-- DOCUMENT EXCERPT --
####
Shootings: Students, parents waited in horror inside and outside Columbine.
By J.R. MOEHRINGER, TIMES STAFF WRITER

Los Angeles Times Friday April 23, 1999
Part A, Page 1
Type of Material: Top Story; Infographic; Chronology

LITTLETON, Colo.--It was supposed to be another day of delicious waiting.

Students at Columbine High School could feel the kiss of spring on their skin, the whisper of summer in their ears. Trees were budding, prom had just passed, and the world beyond the drab beige walls of school was beckoning.

Just 19 days to go, they told each other, leafing through magazines in the library, going through their last dull algebra lessons, pasting together their final history projects.

Then came 11:20 a.m. Shuddering explosions could be heard in the parking lot and on the school roof, followed by a burst of--could that be gunfire? "Get down!" a teacher yelled, standing atop a cafeteria table, and suddenly the clock stopped.

What was to be a languid time of sweet anticipation became an agonizing limbo, a span of nearly four hours when students cowered inside their blood-spattered school--in bathrooms and classrooms, closets and air ducts--while their parents collected at a nearby staging area to hope for good news, to brace for bad. The worst high school shooting in U.S. history became the longest afternoon in Colorado history, as 900 teens and their parents kept separate but parallel vigils, not knowing who would live or die.
####
-- INPUT DATA --
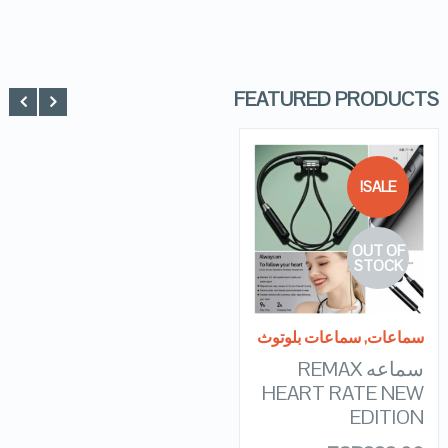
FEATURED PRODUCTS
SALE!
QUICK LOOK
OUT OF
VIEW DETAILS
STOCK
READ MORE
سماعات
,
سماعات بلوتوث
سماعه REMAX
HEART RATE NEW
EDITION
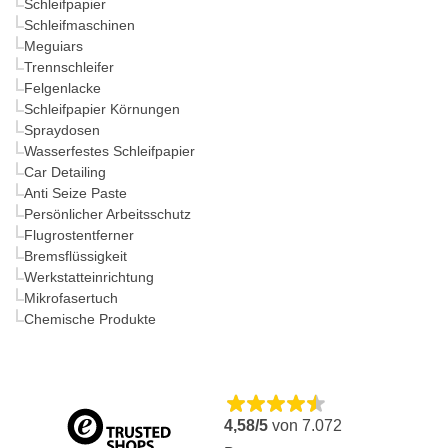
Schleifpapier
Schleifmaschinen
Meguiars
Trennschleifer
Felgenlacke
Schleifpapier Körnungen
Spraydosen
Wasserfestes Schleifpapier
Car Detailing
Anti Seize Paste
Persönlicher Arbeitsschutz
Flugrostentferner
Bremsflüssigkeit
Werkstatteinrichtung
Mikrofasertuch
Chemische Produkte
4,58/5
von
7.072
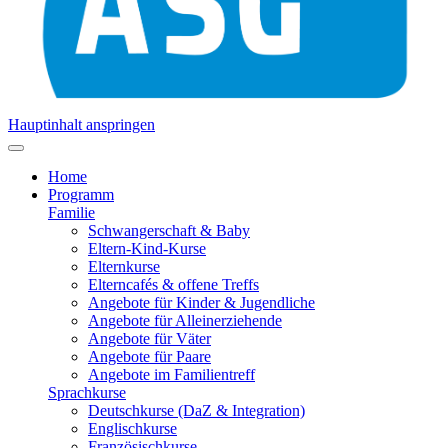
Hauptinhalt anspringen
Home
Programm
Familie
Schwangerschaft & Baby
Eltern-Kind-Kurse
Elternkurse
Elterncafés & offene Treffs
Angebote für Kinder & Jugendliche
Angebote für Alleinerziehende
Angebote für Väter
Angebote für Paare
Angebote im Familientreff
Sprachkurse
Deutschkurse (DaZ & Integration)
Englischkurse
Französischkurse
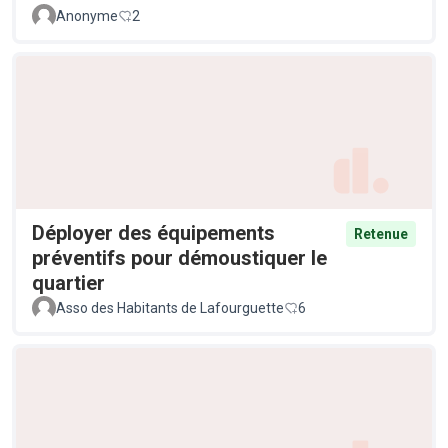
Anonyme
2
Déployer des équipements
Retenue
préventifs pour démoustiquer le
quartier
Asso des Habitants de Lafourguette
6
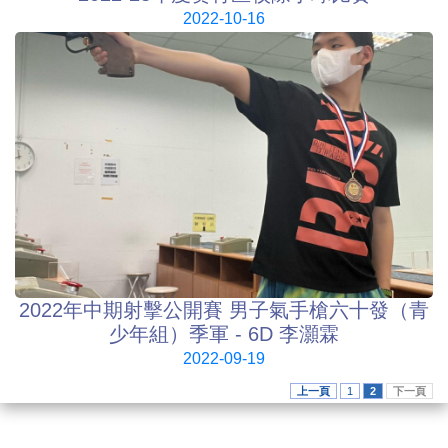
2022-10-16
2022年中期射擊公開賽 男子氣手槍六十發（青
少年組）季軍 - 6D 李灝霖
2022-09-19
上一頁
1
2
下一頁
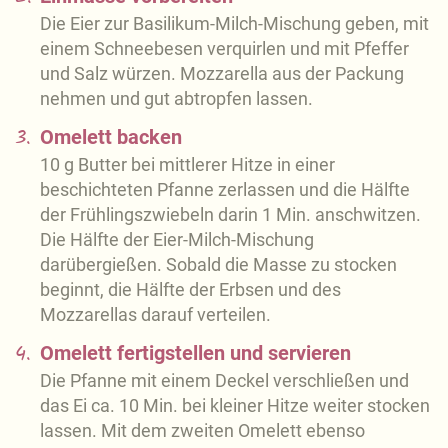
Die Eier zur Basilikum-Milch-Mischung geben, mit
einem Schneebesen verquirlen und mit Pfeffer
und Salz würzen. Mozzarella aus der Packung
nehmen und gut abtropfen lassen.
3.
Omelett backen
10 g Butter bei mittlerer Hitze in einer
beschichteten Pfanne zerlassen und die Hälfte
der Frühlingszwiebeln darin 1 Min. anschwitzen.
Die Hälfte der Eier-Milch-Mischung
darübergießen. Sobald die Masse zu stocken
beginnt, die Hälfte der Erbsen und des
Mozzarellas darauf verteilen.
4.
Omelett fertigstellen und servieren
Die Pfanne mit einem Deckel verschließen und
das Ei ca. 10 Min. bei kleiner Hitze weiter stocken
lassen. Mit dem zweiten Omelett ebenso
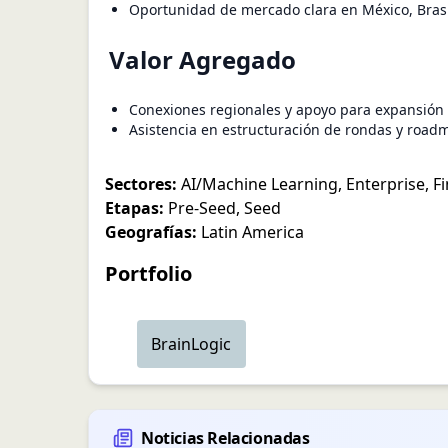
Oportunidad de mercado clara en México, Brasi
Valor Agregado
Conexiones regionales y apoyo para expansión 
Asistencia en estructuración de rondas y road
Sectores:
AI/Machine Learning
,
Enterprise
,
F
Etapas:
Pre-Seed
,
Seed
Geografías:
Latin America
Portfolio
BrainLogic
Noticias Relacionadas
####
-- JOB ITEM --
Copy the Columbine article above word for word, starting at the words "Los Angeles Times" and stopping after "school was beckoning.".

-- FINISHED TASK --
Los Angeles Times Friday April 23, 1999
Part A, Page 1
Type of Material: Top Story; Infographic; Chronology

LITTLETON, Colo.--It was supposed to be another day of delicious waiting.

Students at Columbine High School could feel the kiss of spring on their skin, the whisper of summer in their ears. Trees were budding, prom had just passed, and the world beyond the drab beige walls of school was beckoning.